◆ **Extrait présenté**
La défenderesse, deuxièmement, met en doute le fait que la situation décrite ci-dessus porte préjudice aux requérants. Il ressortirait des données contenues dans la proposition rectificative de règlement précitée que, pour la période courant du 1er janvier 1991 au 1er juillet 1994, à l'exception fort marginale de la période du 1er juillet 1993 au 30 juin 1994, les requérants ont bénéficié du coefficient correcteur «Bonn», supérieur à celui de Karlsruhe qu'ils auraient perçu si le Conseil avait retenu la proposition rectificative de règlement précitée. Par ailleurs, les requérants ne pourraient raisonnablement revendiquer l'application du coefficient correcteur «Berlin», en raison de la différence sensible de coût de la vie entre les deux lieux considérés.

57

La Commission, troisièmement, objecte à l'argument des requérants selon lequel elle aurait dû adopter des mesures visant à compenser équitablement les préjudices résultant de l'illégalité constatée que, en vertu du point 23 de l'arrêt Chavane de Dalmassy, elle n'avait aucune possibilité de revenir sur les décisions du Conseil ayant conduit à l'établissement des bulletins litigieux, en l'absence d'un acte rectificatif du Conseil. En adoptant un comportement différent, elle aurait outrepassé ses pouvoirs.

58

Enfin, un recours en indemnité supposerait la réunion d'un ensemble de conditions en ce qui concerne l'illégalité du comportement reproché aux institutions, la réalité du dommage et l'existence d'un lien de causalité entre le comportement illicite et le préjudice invoqué (arrêts du Tribunal du 9 février 1994, Latham/Commission, T-82/91, RecFP p. II-61, et T-3/92, RecFP p. II-83). Or, les requérants n'auraient pas fait la preuve, en l'espèce, du bien-fondé de leurs revendications ni de la réalité d'un quelconque préjudice.

59

Le Conseil souligne qu'il n'a effectivement pas donné suite aux propositions de la Commission relatives à l'application rétroactive des coefficients correcteurs pour la période courant de 1991 à 1994, mais pour des raisons différentes de celles relatives à la fixation d'un coefficient correcteur spécifique pour Karlsruhe.

◆ **Tâche à réaliser**
Poursuivez l'extrait ci-dessus sur les coefficients correcteurs, en reprenant juste après sa dernière phrase.

◆ **Entrées fournies**
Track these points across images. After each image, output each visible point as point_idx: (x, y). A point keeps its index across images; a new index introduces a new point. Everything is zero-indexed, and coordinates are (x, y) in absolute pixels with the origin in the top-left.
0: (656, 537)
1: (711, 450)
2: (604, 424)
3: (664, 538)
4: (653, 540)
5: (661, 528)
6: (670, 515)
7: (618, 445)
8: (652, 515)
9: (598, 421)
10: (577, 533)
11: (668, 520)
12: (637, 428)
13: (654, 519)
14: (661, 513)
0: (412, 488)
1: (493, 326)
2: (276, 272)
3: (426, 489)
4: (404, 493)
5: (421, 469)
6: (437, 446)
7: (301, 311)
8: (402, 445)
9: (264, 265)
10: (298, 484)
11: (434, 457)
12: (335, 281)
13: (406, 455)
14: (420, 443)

◆ **Réponse**
Appréciation du Tribunal

60

En cas d'annulation par le juge communautaire d'un acte d'une institution, il incombe à celle-ci, en vertu de l'article 176 du traité, de prendre les mesures appropriées que comporte l'exécution de l'arrêt (arrêt du Tribunal du 15 juillet 1993, Cámara Alloisio e.a./Commission, T-17/90, T-28/91 et T-17/92, Rec. p. II-841, points 78 à 83, et arrêt Parlement/Meskens, précité, point 24). En outre, lorsqu'une réglementation est déclarée illégale, l'adoption ultérieure par l'institution concernée d'une nouvelle réglementation, applicable aux situations futures, laisse subsister pour la partie en cause les effets de l'illégalité commise à son égard par le passé (arrêt du Tribunal du 8 octobre 1992, Meskens/Parlement, T-84/91, Rec. p. II-2335, points 76 à 78).

61

II s'ensuit que la seule adoption du règlement no 3161/94 ne constitue pas, a priori, une exécution suffisante de l'arrêt Chavane de Dalmassy, dans la mesure où ce règlement ne porte pas sur les bulletins de rémunération des fonctionnaires des mois de janvier 1992 à juin 1994 inclus.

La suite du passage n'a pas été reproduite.